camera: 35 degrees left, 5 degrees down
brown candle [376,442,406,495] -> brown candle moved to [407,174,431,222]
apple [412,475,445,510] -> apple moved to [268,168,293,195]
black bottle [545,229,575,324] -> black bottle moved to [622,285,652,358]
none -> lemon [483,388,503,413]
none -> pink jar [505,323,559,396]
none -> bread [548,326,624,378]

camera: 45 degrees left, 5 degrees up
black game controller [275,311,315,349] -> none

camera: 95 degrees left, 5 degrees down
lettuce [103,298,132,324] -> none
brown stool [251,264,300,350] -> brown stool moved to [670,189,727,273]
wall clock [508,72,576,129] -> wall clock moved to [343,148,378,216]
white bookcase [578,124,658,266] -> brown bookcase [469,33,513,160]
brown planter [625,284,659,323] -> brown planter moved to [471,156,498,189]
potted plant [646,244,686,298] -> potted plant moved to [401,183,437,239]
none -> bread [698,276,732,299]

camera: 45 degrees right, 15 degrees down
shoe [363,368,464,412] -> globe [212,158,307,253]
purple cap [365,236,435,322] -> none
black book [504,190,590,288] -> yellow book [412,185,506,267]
○ ○ ○
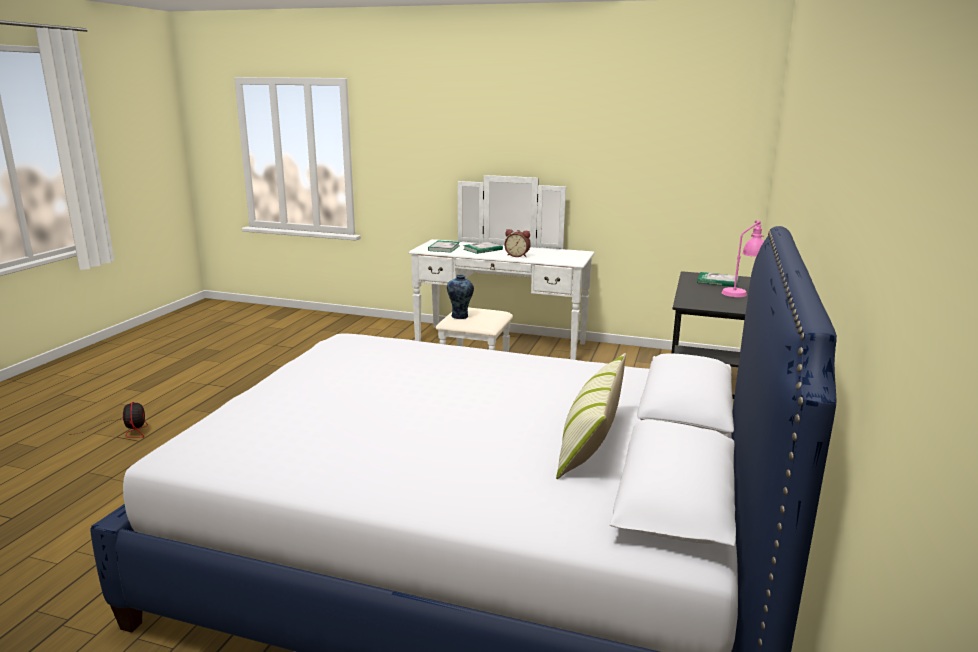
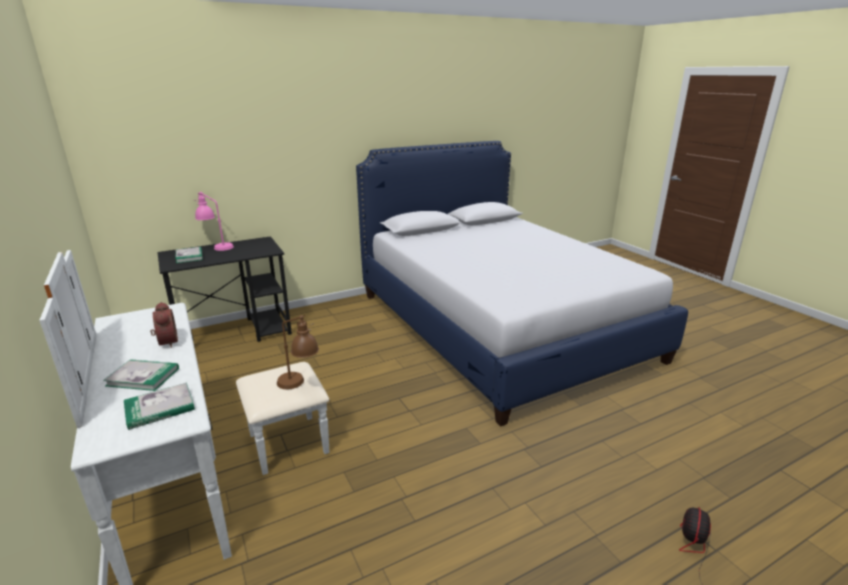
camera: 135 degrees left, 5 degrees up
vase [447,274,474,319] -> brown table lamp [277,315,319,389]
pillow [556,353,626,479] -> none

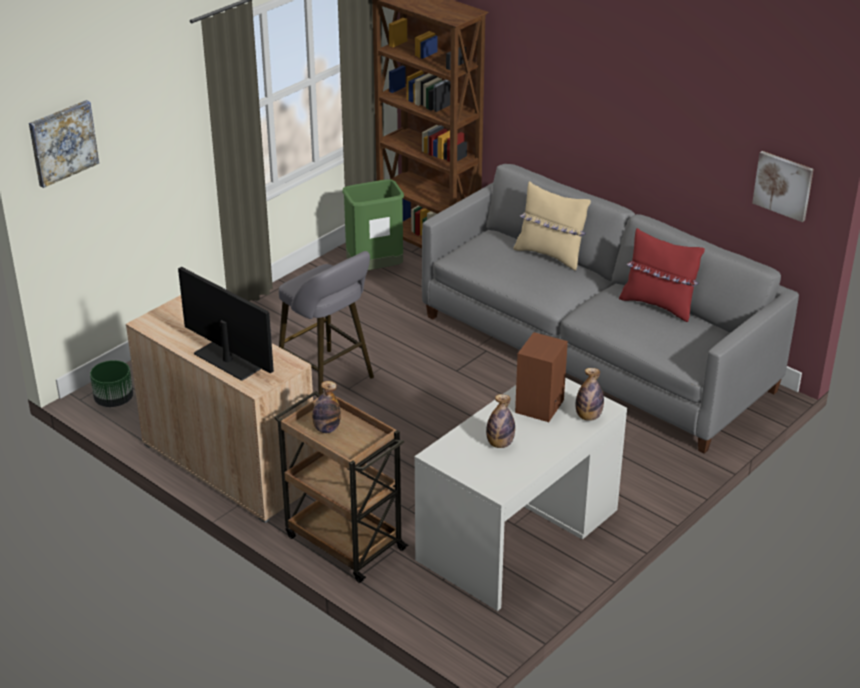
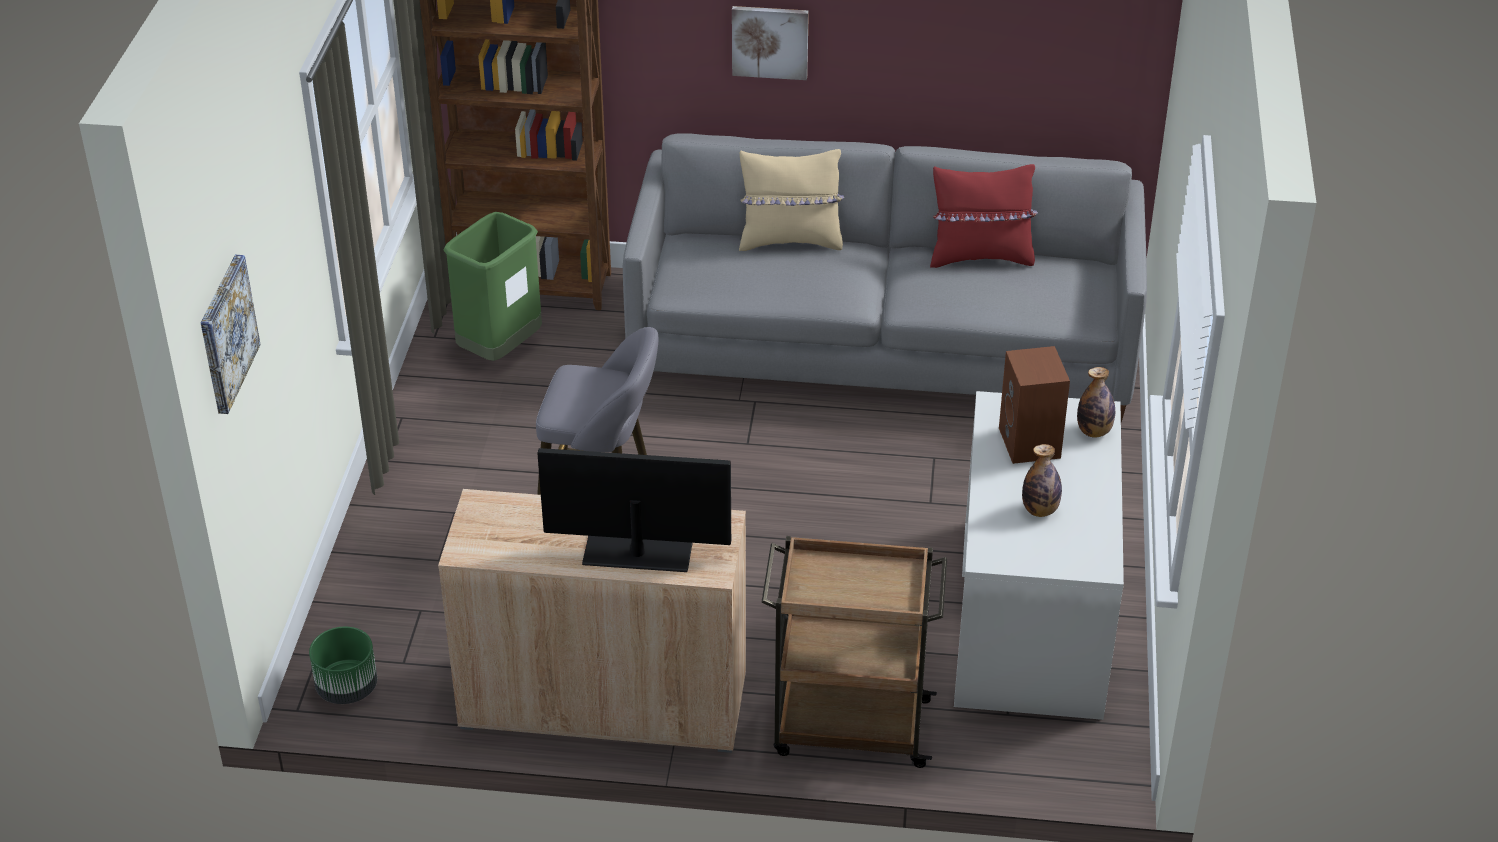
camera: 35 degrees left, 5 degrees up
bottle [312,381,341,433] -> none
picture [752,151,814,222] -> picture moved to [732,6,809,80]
○ ○ ○
What needs to be done :: Since only the total is wanted, work out how many lines of the data above contain "black" and state it alone.

Worked solution :: 3